Trist frowned in confusion.
“I met your mortal wife two days ago when she rode into the Ardenwood to collect the people of your village,” Cern explained. “She told us of how you came to fall into the hands of your enemies, and I reported her words to my king.”
“Clarisant?” Trist could not help but exclaim. “Is she well, Lord Cern? I beg you, tell me of her.”
Auberon inclined his head, and Cern sighed. “She was as well as a mortal can be,” the Hunter remarked. “You are all touched by death, and it only waits for its moment to spring upon you. But neither she nor the child she carried had suffered any hurt, or sickness, so far as I could tell. She asked me to rescue you, and I refused her.”

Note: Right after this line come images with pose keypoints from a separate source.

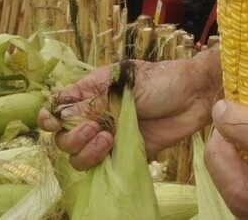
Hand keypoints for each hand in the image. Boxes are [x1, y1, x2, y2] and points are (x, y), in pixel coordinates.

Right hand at [39, 52, 221, 168]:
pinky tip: (115, 150)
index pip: (58, 109)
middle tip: (96, 128)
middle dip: (72, 137)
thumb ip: (94, 103)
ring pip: (79, 157)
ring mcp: (110, 136)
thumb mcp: (126, 85)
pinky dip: (101, 164)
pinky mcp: (126, 153)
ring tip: (109, 138)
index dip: (50, 118)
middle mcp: (97, 116)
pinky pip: (103, 168)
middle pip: (64, 138)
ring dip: (86, 152)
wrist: (197, 95)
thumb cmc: (163, 80)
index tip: (54, 122)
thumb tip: (61, 117)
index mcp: (92, 93)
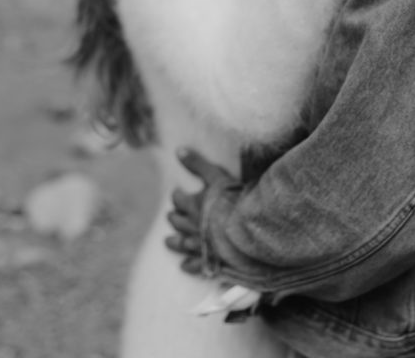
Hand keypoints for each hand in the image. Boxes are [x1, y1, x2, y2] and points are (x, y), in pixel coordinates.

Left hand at [165, 149, 232, 275]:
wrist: (247, 230)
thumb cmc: (232, 200)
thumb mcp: (215, 176)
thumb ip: (197, 164)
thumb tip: (177, 150)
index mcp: (193, 206)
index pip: (178, 199)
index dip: (177, 195)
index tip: (177, 192)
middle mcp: (192, 226)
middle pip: (177, 221)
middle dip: (174, 217)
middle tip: (171, 215)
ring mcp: (199, 245)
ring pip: (181, 244)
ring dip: (174, 242)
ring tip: (167, 241)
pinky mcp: (209, 261)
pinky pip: (195, 265)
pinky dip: (188, 264)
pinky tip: (183, 266)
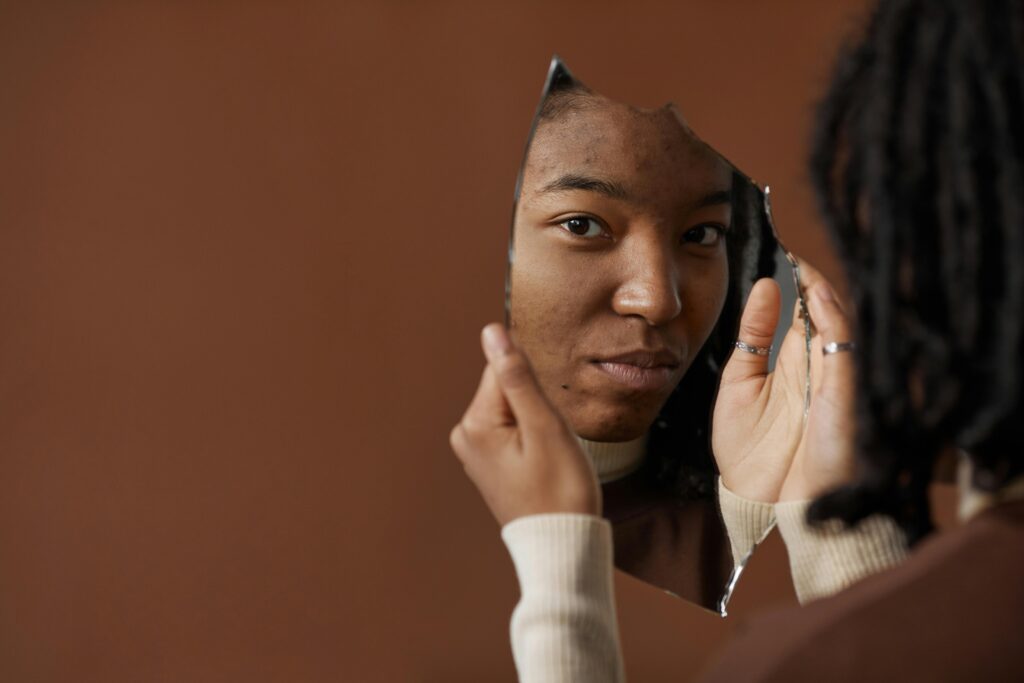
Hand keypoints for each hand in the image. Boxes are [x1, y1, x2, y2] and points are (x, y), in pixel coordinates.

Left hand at [449, 323, 600, 525]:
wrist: (562, 546)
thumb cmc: (560, 491)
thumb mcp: (544, 427)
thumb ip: (518, 376)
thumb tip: (492, 331)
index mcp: (474, 424)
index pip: (505, 369)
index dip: (537, 388)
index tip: (548, 421)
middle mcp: (465, 435)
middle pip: (509, 389)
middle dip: (538, 407)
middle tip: (552, 446)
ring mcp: (475, 452)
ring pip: (516, 410)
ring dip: (539, 425)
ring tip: (548, 460)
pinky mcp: (490, 464)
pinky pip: (515, 432)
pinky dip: (535, 441)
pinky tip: (543, 468)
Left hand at [711, 259, 855, 501]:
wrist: (758, 505)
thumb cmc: (751, 456)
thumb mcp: (739, 384)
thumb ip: (752, 337)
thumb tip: (763, 285)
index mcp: (795, 366)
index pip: (804, 313)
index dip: (798, 281)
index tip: (783, 247)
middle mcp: (820, 370)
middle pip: (826, 314)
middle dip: (813, 278)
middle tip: (794, 243)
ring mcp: (834, 383)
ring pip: (842, 326)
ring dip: (825, 292)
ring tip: (805, 261)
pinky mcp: (844, 398)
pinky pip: (845, 352)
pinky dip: (834, 322)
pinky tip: (818, 296)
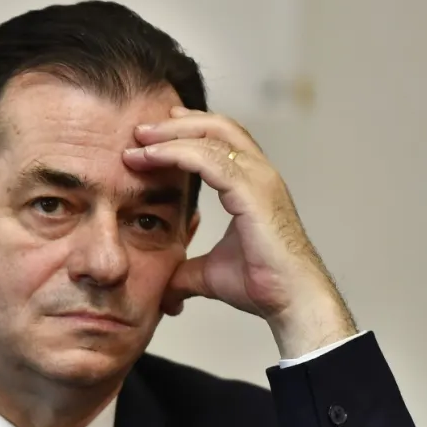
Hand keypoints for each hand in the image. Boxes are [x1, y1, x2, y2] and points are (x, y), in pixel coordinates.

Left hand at [123, 106, 356, 358]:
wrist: (289, 302)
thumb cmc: (260, 284)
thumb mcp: (208, 273)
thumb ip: (184, 271)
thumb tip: (165, 290)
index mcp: (252, 184)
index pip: (218, 142)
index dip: (185, 134)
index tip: (151, 138)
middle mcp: (260, 174)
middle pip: (216, 127)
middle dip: (174, 124)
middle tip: (139, 130)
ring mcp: (259, 180)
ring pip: (212, 136)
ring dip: (170, 135)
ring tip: (137, 140)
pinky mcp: (253, 192)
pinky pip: (209, 159)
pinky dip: (176, 153)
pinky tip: (150, 157)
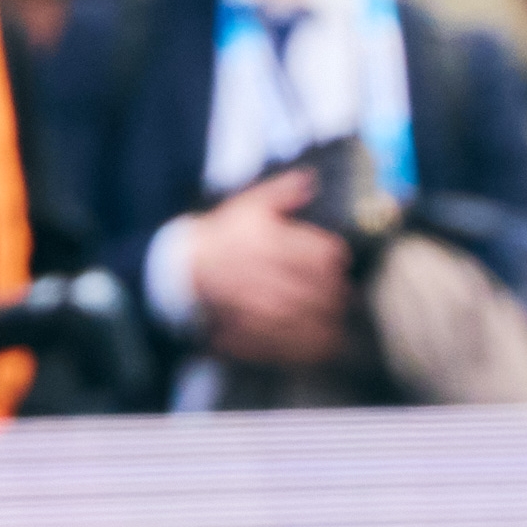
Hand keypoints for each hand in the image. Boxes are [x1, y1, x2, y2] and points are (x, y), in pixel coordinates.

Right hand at [182, 173, 353, 366]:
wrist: (184, 271)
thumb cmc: (222, 237)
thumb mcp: (248, 206)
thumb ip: (282, 192)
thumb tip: (310, 180)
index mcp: (267, 242)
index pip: (323, 255)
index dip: (335, 258)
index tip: (336, 261)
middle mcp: (264, 275)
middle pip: (323, 290)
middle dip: (337, 292)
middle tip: (342, 293)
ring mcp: (257, 307)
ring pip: (311, 320)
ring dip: (330, 320)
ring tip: (335, 318)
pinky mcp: (252, 332)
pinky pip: (292, 345)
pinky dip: (314, 346)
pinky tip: (323, 341)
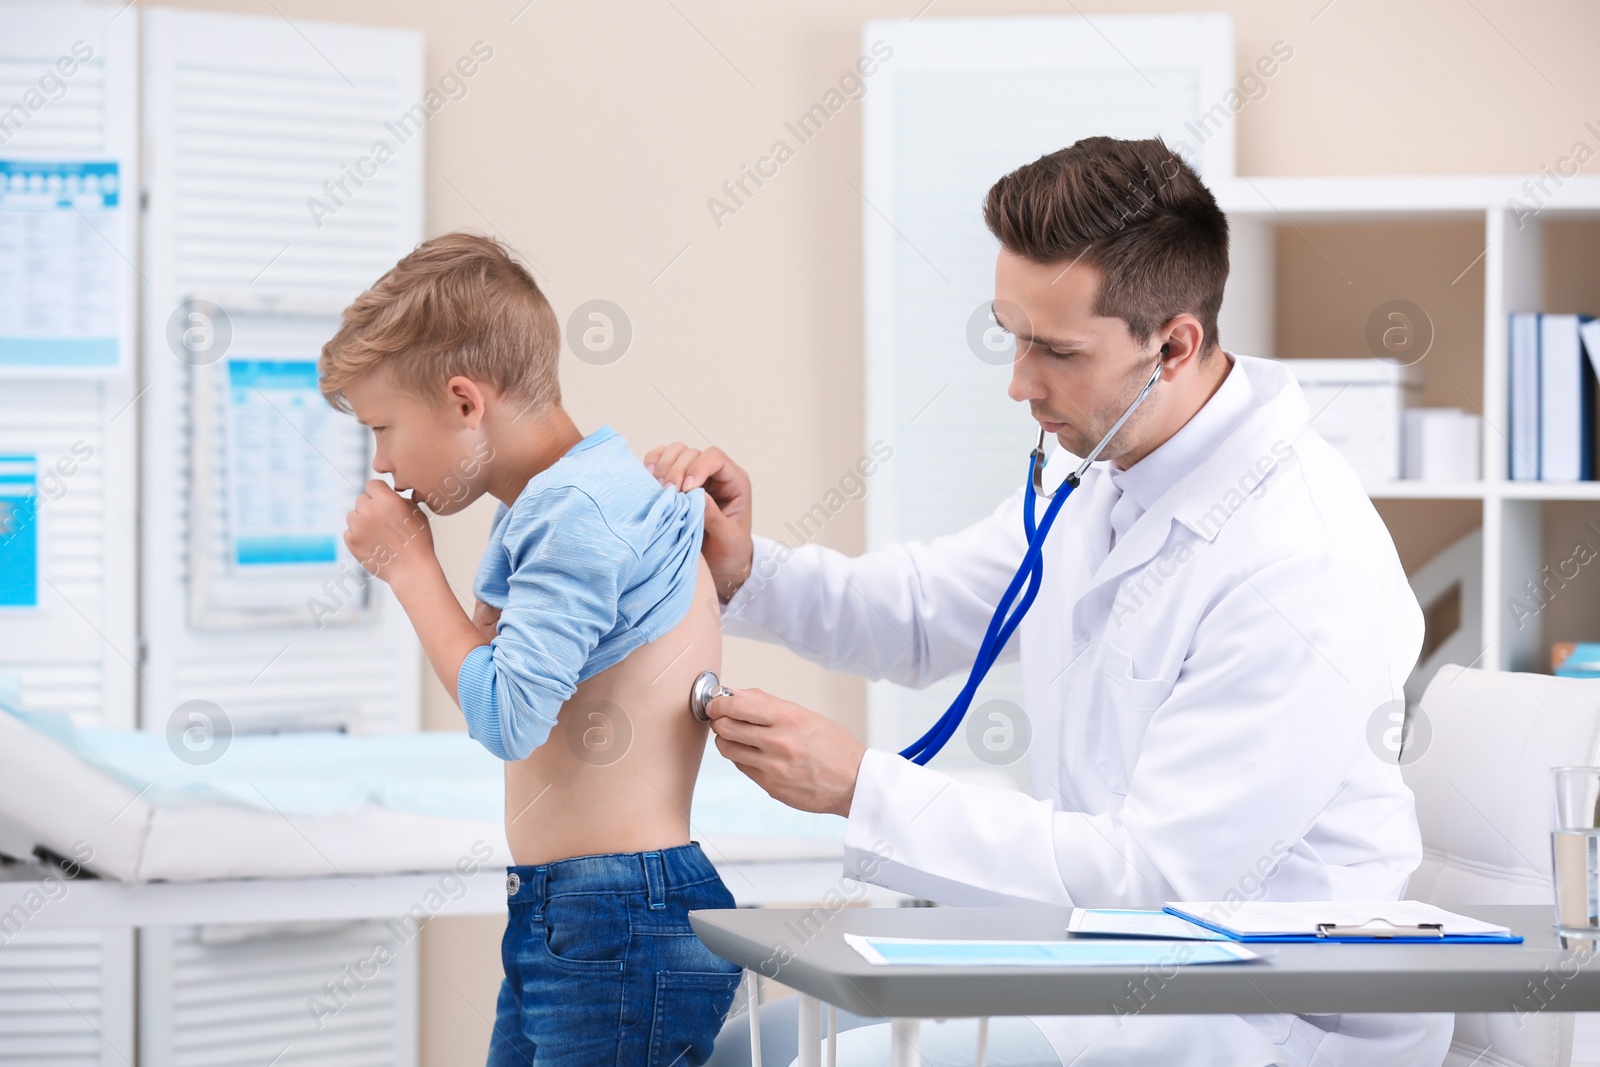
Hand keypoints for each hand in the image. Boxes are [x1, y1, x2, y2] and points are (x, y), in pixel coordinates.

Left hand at [343, 480, 437, 584]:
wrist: (411, 569)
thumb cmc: (418, 541)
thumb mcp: (417, 513)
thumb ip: (399, 500)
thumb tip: (387, 495)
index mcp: (387, 499)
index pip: (373, 485)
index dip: (379, 493)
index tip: (385, 503)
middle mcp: (369, 510)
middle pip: (361, 500)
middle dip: (371, 508)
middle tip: (384, 522)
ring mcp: (358, 526)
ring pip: (353, 515)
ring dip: (362, 521)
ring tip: (378, 534)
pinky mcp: (351, 541)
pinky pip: (349, 532)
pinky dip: (358, 536)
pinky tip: (373, 544)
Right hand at [643, 443, 752, 602]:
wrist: (722, 563)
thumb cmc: (730, 550)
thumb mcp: (728, 538)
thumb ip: (715, 517)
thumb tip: (696, 495)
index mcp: (734, 482)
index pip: (715, 457)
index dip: (698, 467)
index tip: (686, 490)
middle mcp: (714, 474)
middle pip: (691, 453)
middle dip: (676, 470)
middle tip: (668, 493)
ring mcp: (694, 475)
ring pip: (675, 452)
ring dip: (663, 467)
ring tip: (659, 489)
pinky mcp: (676, 481)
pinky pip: (661, 460)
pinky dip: (652, 465)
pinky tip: (649, 480)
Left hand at [706, 687, 863, 816]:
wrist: (853, 782)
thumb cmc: (834, 747)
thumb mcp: (806, 715)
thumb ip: (769, 705)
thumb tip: (736, 694)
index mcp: (788, 718)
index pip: (737, 704)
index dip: (719, 702)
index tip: (717, 702)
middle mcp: (778, 741)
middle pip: (725, 726)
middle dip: (720, 720)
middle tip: (725, 719)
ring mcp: (772, 766)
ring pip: (727, 748)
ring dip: (727, 740)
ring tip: (739, 738)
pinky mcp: (770, 785)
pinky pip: (742, 767)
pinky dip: (742, 758)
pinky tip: (755, 755)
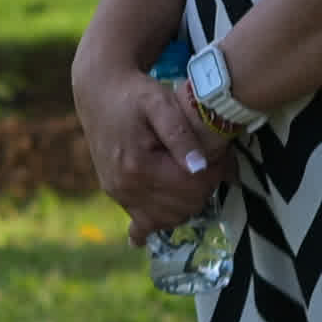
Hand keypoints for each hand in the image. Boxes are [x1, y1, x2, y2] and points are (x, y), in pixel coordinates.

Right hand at [72, 53, 230, 237]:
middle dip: (204, 188)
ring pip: (168, 219)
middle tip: (211, 163)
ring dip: (188, 202)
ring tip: (192, 174)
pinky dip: (157, 223)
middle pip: (182, 207)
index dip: (214, 173)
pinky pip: (142, 223)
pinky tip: (157, 229)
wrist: (99, 92)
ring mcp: (118, 193)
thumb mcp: (160, 103)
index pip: (190, 187)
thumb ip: (181, 134)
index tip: (222, 156)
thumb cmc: (134, 94)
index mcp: (138, 164)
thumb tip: (200, 166)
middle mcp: (125, 186)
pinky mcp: (116, 194)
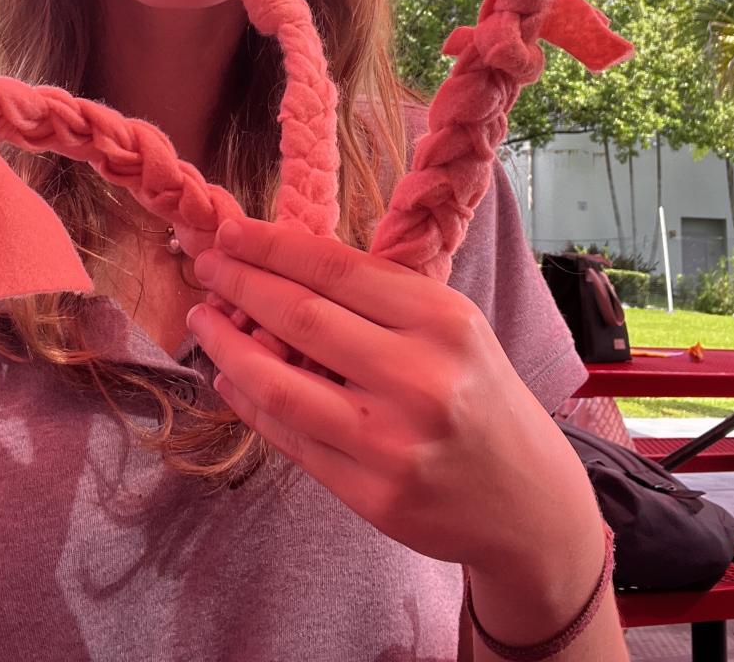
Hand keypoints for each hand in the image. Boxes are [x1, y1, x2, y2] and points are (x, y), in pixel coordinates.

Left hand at [188, 215, 598, 573]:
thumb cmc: (480, 394)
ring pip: (280, 384)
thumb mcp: (452, 328)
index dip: (272, 246)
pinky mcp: (372, 495)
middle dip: (240, 284)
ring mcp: (393, 443)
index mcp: (444, 321)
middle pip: (301, 318)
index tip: (230, 231)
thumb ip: (378, 303)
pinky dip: (250, 403)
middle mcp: (421, 379)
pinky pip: (290, 439)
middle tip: (205, 265)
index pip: (337, 269)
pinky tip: (230, 378)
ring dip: (228, 347)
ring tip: (203, 320)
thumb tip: (279, 267)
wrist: (530, 502)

“As you were bound to do,” Auberon said with a nod. “I am not ready for you to ride out from the Arden, my hunter.”
“She told me that your mortal king was sending her north across the sea to Raetia,” Cern continued. “I directed her to seek out Beira, the Queen of Winter, when she reached those shores. It may be that the Court of Winter can be of aid to your wife’s mission, though I cannot say what price she will pay.”
“I saw her on a ship,” Trist said, reaching a hand up to his forehead, which had begun to ache. “Sailing with my squire, but I did not know to where.”
“How did you see her?” Auberon asked, leaning forward in his throne again, his eyes sharp as blades.
“As we do, my king,” Acrasia broke in. “He can see as we do. Look at the cloth he wears bound around his eyes. Avitus ripped them from his skull. Any other mortal would be blind, but it is exactly as you told me it would be. He is like us.”